# New Addition Rottweiler x??



## stumpy (Dec 1, 2009)

Hi all

I am new to this site and wondered if any one had any views on what my newly adopted dog is, we adopted her 2 weeks ago from the dogs home and apparently she is a Rottweiler mix but what with to me she looks like she has Boxer in her but not sure.

Let me know what you think!


----------



## jcd (Nov 20, 2007)

Those eyes are definately boxer. I would say that is a perfect guess! Very cute dog
Now that i relook i may see some pit in there also?


----------



## AdrianVall (Sep 24, 2009)

Definitely has boxer in her. I was actually going to say boxer before I even read the thread.


----------



## Inga (Jun 16, 2007)

Seriously cute! Be careful not to over feed. With those hungry looking sweet eyes, it might be quite a challenge. lol Such a sweet looking girl.


----------



## stumpy (Dec 1, 2009)

I know she is soo cute with those big sad eyes!

She is surprisingly calm for a 5 month old pup, however she does have her moments with my 6 year old Rottweiler bitch who she harrasses to death lol

Someone has mentioned that they thought she also had some Stafforshire Bull Terrier in her so that is probably why you mentioned that you can see Pit, however being in the UK Pit Bulls are a banned breed (Dont know why they should just ban stupid dog owners!) so more likely Staff!!

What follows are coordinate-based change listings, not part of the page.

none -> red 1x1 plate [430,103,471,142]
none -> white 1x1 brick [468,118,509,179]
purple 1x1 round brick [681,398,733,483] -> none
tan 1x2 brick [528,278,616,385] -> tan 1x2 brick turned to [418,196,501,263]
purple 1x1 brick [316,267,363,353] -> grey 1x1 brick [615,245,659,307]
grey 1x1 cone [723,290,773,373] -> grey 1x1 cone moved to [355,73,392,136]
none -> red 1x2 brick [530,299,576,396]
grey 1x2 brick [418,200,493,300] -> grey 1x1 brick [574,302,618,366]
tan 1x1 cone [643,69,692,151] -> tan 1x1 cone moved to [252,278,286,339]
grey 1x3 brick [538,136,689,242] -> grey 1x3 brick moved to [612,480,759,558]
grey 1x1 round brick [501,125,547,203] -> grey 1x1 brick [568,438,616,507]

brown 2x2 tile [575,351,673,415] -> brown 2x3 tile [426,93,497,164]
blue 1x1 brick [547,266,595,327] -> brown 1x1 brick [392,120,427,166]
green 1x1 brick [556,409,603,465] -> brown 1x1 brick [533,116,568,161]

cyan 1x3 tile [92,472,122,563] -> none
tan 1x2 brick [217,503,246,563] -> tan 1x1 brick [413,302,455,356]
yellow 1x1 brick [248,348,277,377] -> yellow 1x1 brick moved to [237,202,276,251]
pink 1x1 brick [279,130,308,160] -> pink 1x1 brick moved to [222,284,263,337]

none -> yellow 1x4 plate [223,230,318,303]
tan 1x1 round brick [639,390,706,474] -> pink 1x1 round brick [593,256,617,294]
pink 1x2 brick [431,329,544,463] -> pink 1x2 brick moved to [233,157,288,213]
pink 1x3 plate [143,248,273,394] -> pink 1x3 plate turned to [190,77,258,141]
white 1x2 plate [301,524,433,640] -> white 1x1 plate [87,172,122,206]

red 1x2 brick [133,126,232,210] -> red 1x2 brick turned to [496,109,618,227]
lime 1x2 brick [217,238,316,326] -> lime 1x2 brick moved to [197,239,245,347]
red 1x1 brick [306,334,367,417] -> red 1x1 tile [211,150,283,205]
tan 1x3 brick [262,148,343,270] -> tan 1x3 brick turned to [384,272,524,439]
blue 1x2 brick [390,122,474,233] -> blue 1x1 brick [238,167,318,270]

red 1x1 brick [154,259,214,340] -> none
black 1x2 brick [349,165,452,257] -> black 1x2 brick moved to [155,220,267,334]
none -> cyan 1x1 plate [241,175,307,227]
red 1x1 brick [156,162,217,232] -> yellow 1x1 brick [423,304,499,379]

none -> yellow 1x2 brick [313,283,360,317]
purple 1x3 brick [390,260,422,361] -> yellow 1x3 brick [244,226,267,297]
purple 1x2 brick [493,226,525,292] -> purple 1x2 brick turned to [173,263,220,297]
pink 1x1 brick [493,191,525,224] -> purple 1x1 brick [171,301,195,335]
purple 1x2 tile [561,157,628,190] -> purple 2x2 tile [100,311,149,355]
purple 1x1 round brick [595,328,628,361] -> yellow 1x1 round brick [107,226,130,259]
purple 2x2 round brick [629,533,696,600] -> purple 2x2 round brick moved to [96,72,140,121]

I have never had a cross breed before only ever had pure Rotties 2 from breed specific rescues and my current one Holly (aged 6) is the only one i have had from a pup so it is nice to have a younger dog again even though my last rescue dog was only 2 when he passed away in August!

Can you bellieve that she was a stray and no-one came forward for her she is sooo sweet and a pleasure to have!


----------



## RedyreRottweilers (Dec 17, 2006)

Oh my goodness, she is SO ADORABLE!!

I can see Boxer or Staffy bull in there too. Very cute. You must promise to share many more photos.


----------



## CrazyDog (Oct 16, 2007)

She sooooo ADORABLE! It sounds like she is a sweet heart too! You lucked out in finding her. 

I agree, I see Rottie and Boxer or Staffy.


----------



## MoonStr80 (Oct 9, 2006)

Too cute. Do I really have to tell you how cute your new pup is that photo is priceless  

Took couple gliese of your new pup others say prehaps have boxer I see a poorly bred Rottie however to cute for words to describe

I think she is a Rottweiler/Boxer mix you could google rottweiler & boxer mix see if they have the same similar looks what not


----------



## debpass (Oct 13, 2009)

What a cutie! I can't believe nobody came forward for her. Their loss is definately your gain Best of luck with your new addition


----------



## StarfishSaving (Nov 7, 2008)

Rott/boxer is my guess, too, and a beautiful mix at that! She's lovely


----------



## Jen D (Apr 23, 2007)

She is so cute! I see Boxer in there.


----------



## beavis175 (Jan 8, 2012)

Hi
I have just seen your picture of your new dog. She is the spitting image of my Boxer x Rottweiler! Ours is 2 years old and has bundles of energy


----------